▶ [PROBLEM REQUIREMENTS] Count the lines in the data below that contain the string "shown", and reply with the number alone.

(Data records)
....................

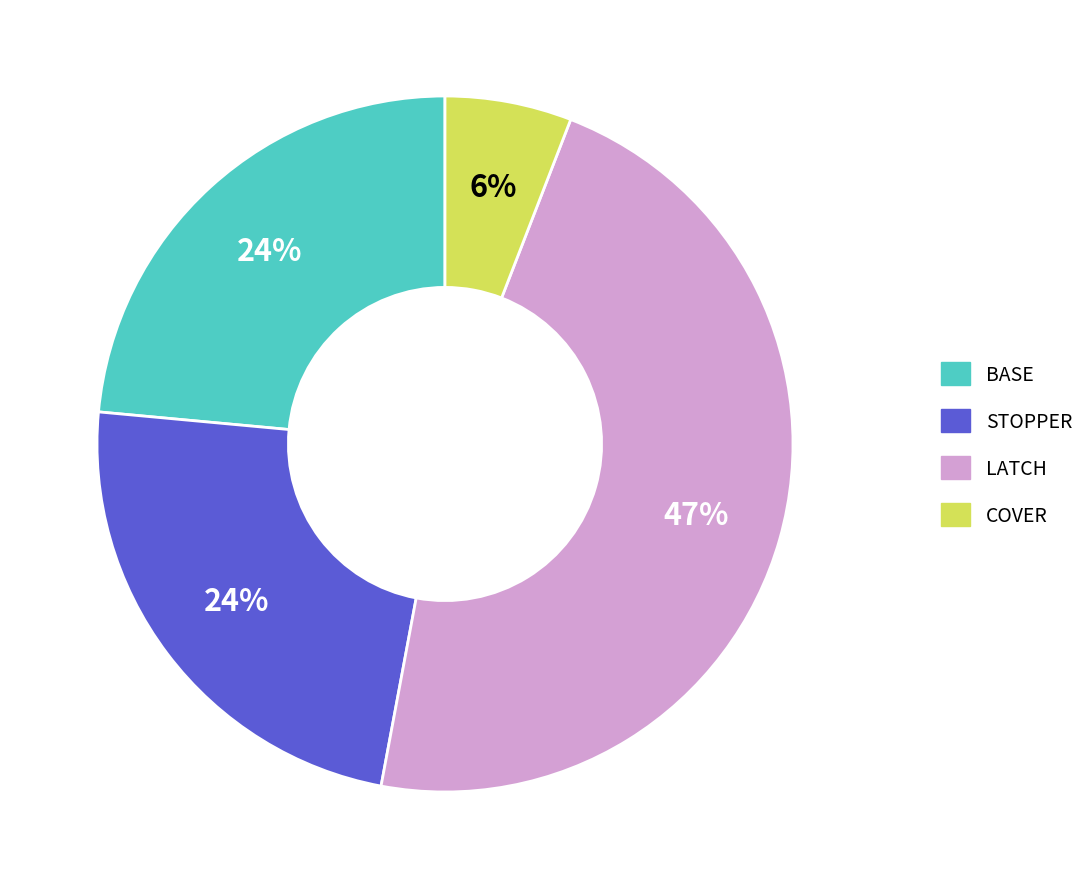

Which has a higher value, LATCH or BASE?

LATCH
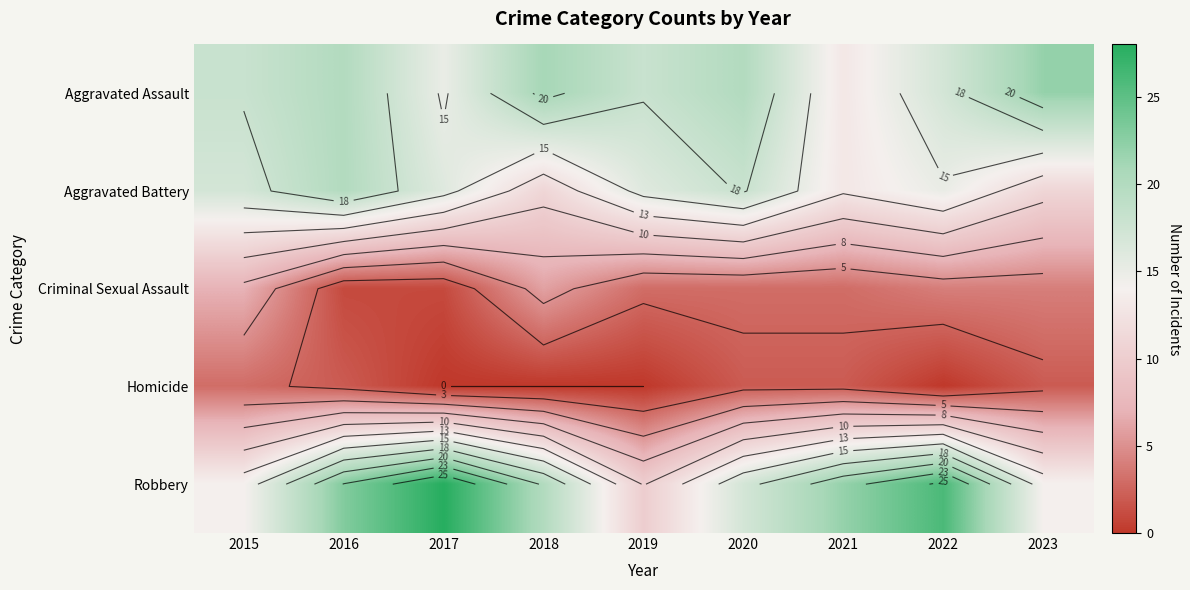

At which label does Robbery first exceed 20?

2016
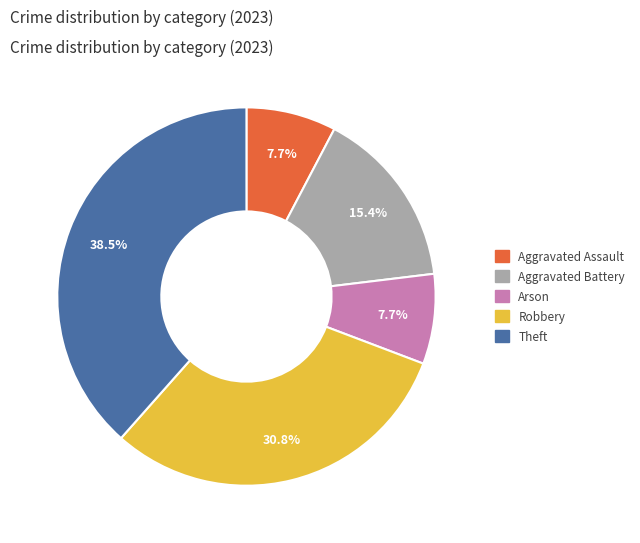

Is the sum of Aggravated Assault and Theft greater than half?

No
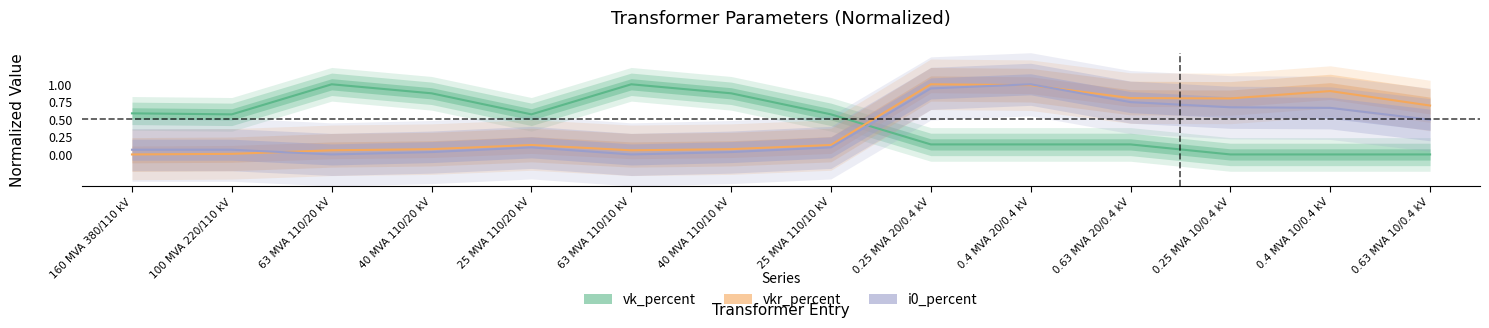

Reading left to right, transcribe all the data shown in this chart.

vk_percent: 160 MVA 380/110 kV=0.6	100 MVA 220/110 kV=0.6	63 MVA 110/20 kV=1.0	40 MVA 110/20 kV=0.9	25 MVA 110/20 kV=0.6	63 MVA 110/10 kV=1.0	40 MVA 110/10 kV=0.9	25 MVA 110/10 kV=0.6	0.25 MVA 20/0.4 kV=0.1	0.4 MVA 20/0.4 kV=0.1	0.63 MVA 20/0.4 kV=0.1	0.25 MVA 10/0.4 kV=0.0	0.4 MVA 10/0.4 kV=0.0	0.63 MVA 10/0.4 kV=0.0
vkr_percent: 160 MVA 380/110 kV=0.0	100 MVA 220/110 kV=0.0	63 MVA 110/20 kV=0.1	40 MVA 110/20 kV=0.1	25 MVA 110/20 kV=0.1	63 MVA 110/10 kV=0.1	40 MVA 110/10 kV=0.1	25 MVA 110/10 kV=0.1	0.25 MVA 20/0.4 kV=1.0	0.4 MVA 20/0.4 kV=1.0	0.63 MVA 20/0.4 kV=0.8	0.25 MVA 10/0.4 kV=0.8	0.4 MVA 10/0.4 kV=0.9	0.63 MVA 10/0.4 kV=0.7
i0_percent: 160 MVA 380/110 kV=0.1	100 MVA 220/110 kV=0.1	63 MVA 110/20 kV=0.0	40 MVA 110/20 kV=0.0	25 MVA 110/20 kV=0.1	63 MVA 110/10 kV=0.0	40 MVA 110/10 kV=0.0	25 MVA 110/10 kV=0.1	0.25 MVA 20/0.4 kV=0.9	0.4 MVA 20/0.4 kV=1.0	0.63 MVA 20/0.4 kV=0.7	0.25 MVA 10/0.4 kV=0.7	0.4 MVA 10/0.4 kV=0.7	0.63 MVA 10/0.4 kV=0.5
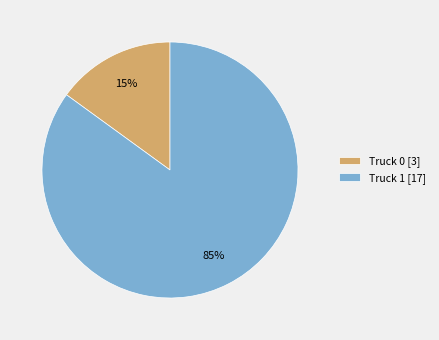

Do Truck 0 [3] and Truck 1 [17] together represent more than half of the pie?

Yes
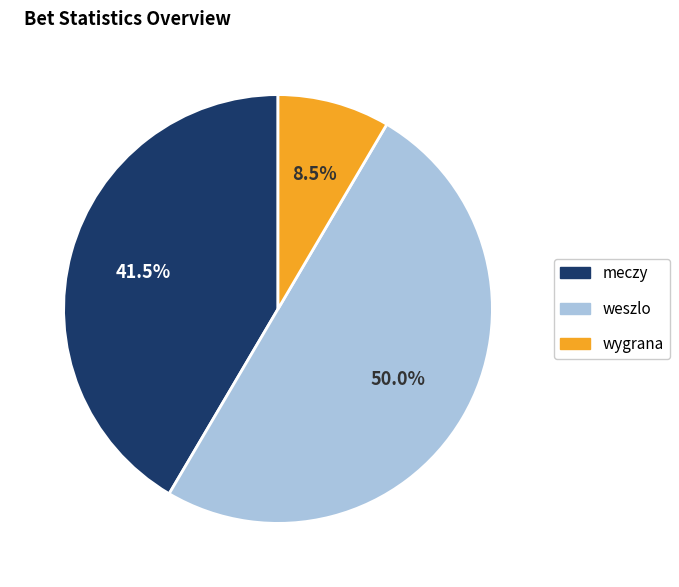

True or false: weszlo accounts for 59% of the total.

False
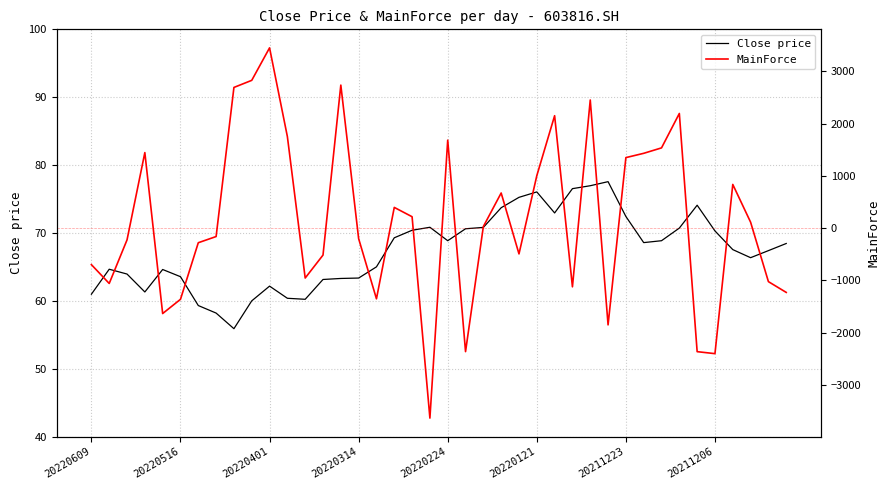

Which series has the largest range (max minus min)?

MainForce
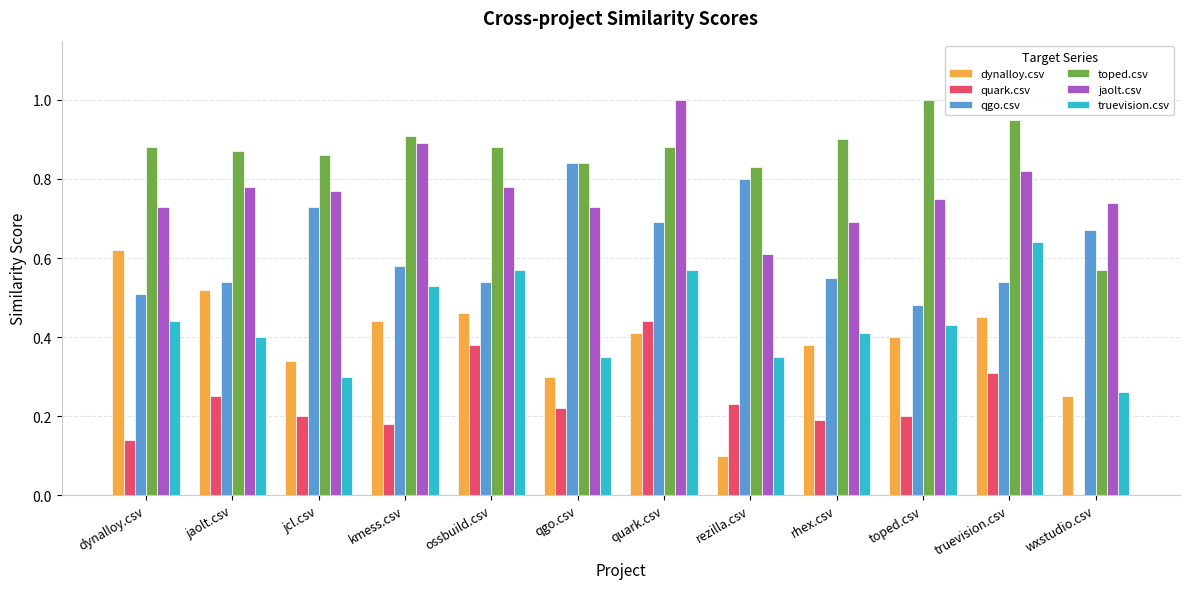

Is the value of dynalloy.csv at ossbuild.csv greater than the value of qgo.csv at kmess.csv?

No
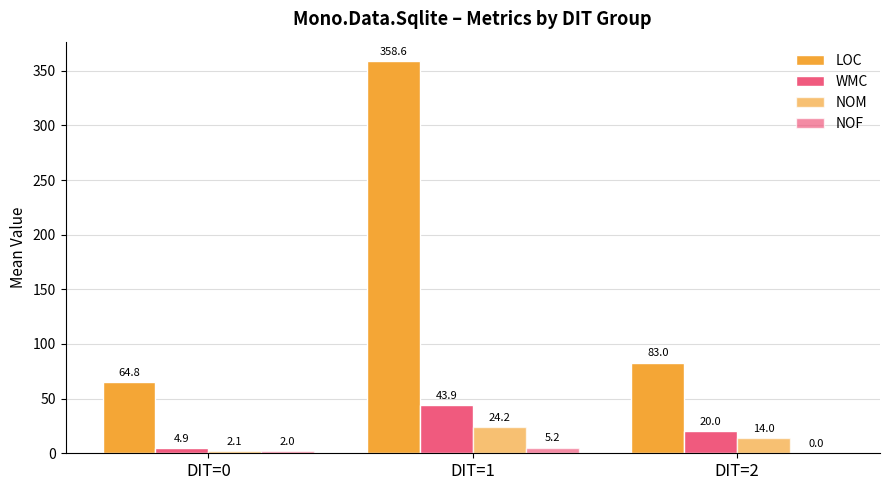

Are the bars grouped side by side (vs. stacked)?

Yes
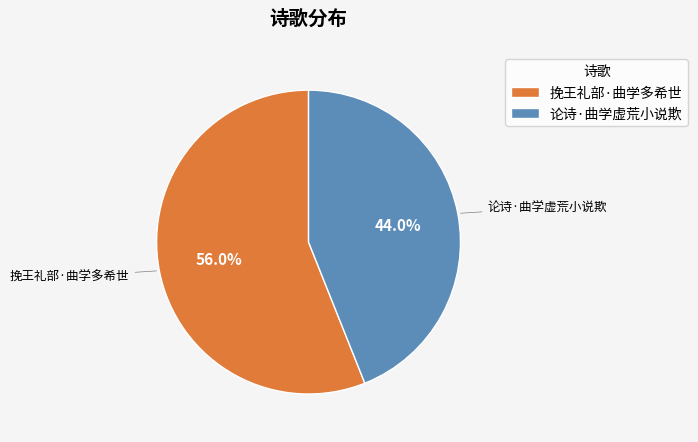

To the nearest percent, what is the combined percentage of 论诗·曲学虚荒小说欺 and 挽王礼部·曲学多希世?

100%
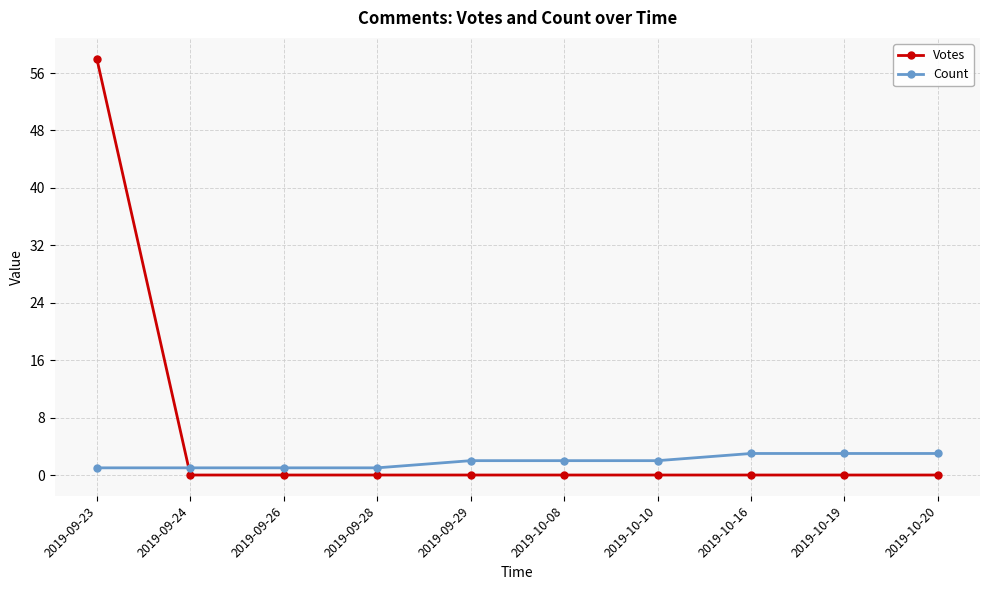

Between which two adjacent categories do Count and Votes first intersect?

2019-09-23 and 2019-09-24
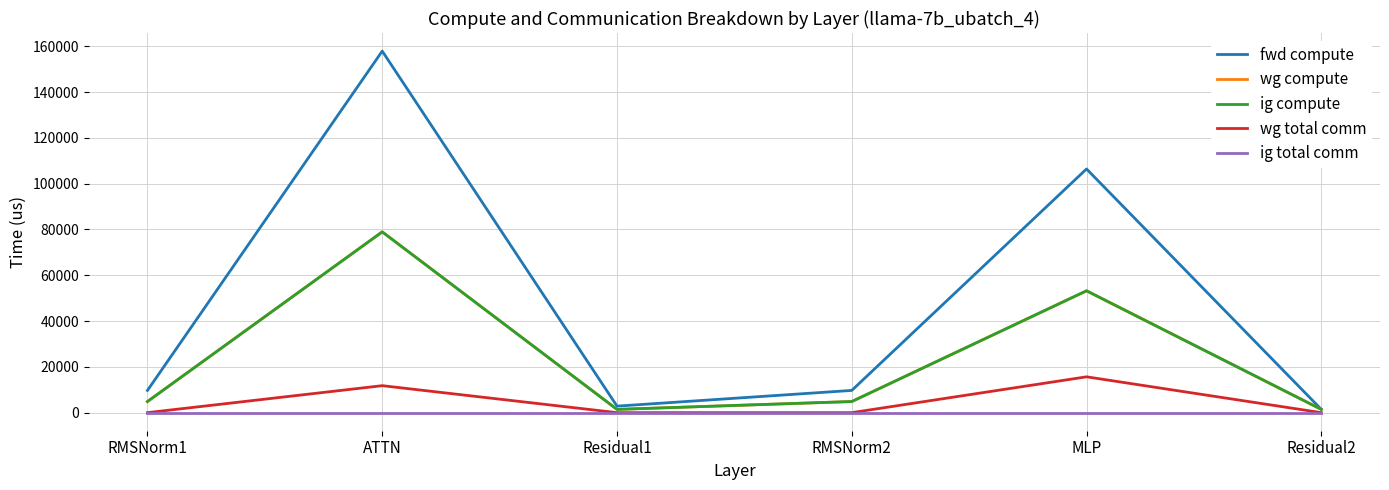

True or false: wg compute and wg total comm cross at least once.

False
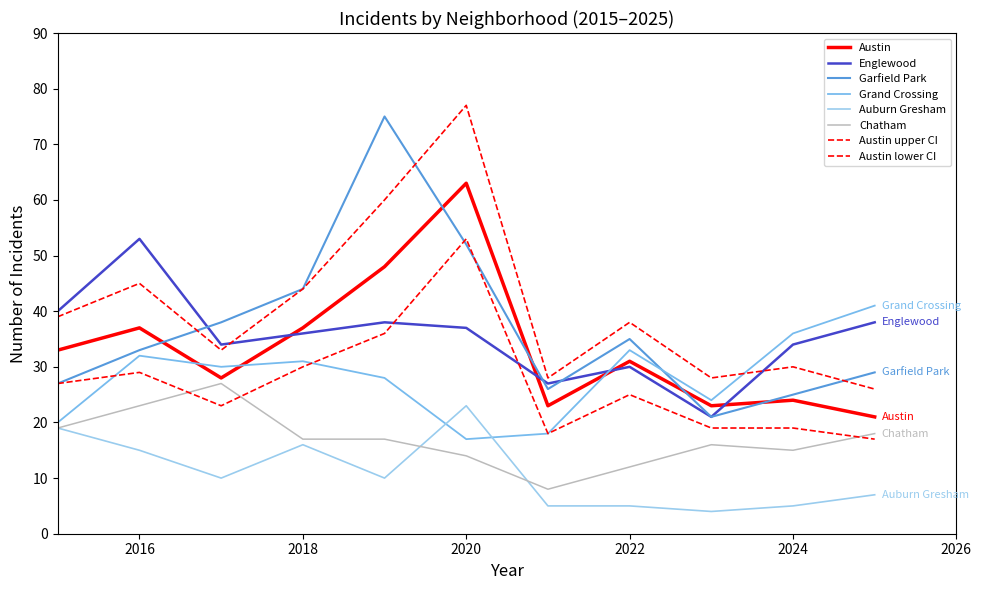

How many lines are shown in the chart?

8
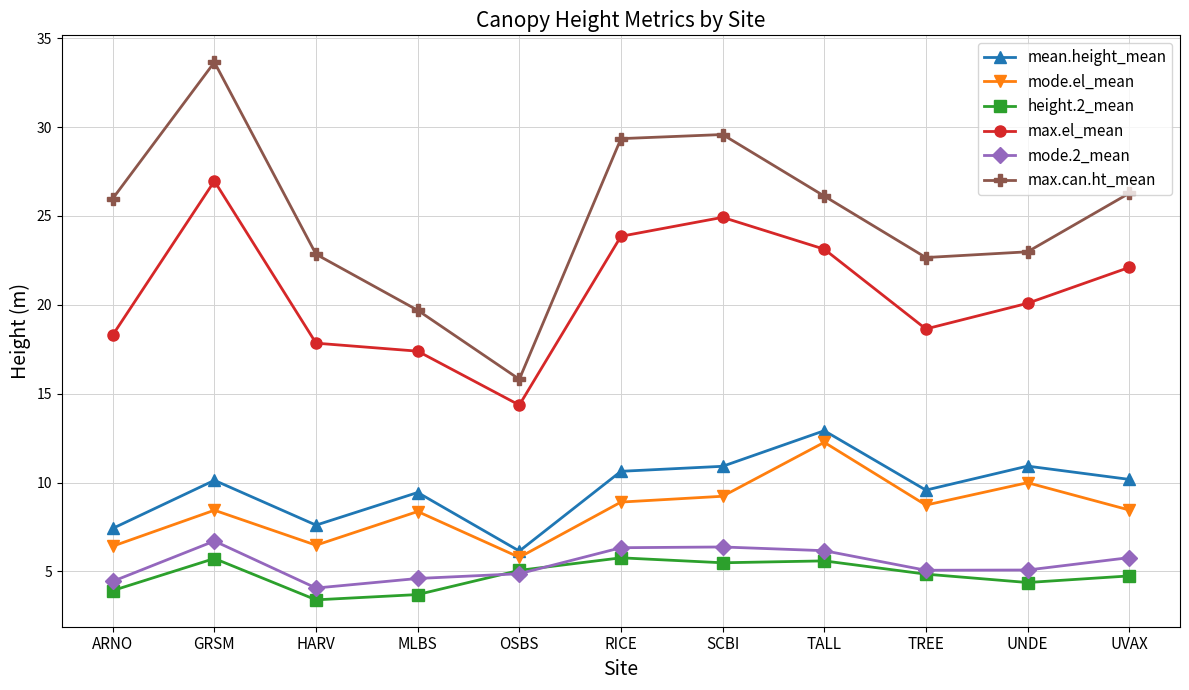

True or false: mode.2_mean and mean.height_mean cross at least once.

False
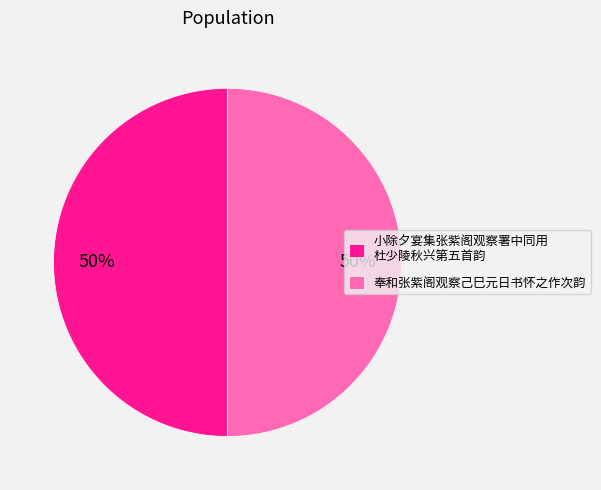

Is it true that 小除夕宴集张紫阁观察署中同用 杜少陵秋兴第五首韵 is 63% of the pie?

False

....................

▶ [EXPECTED ANSWER] 2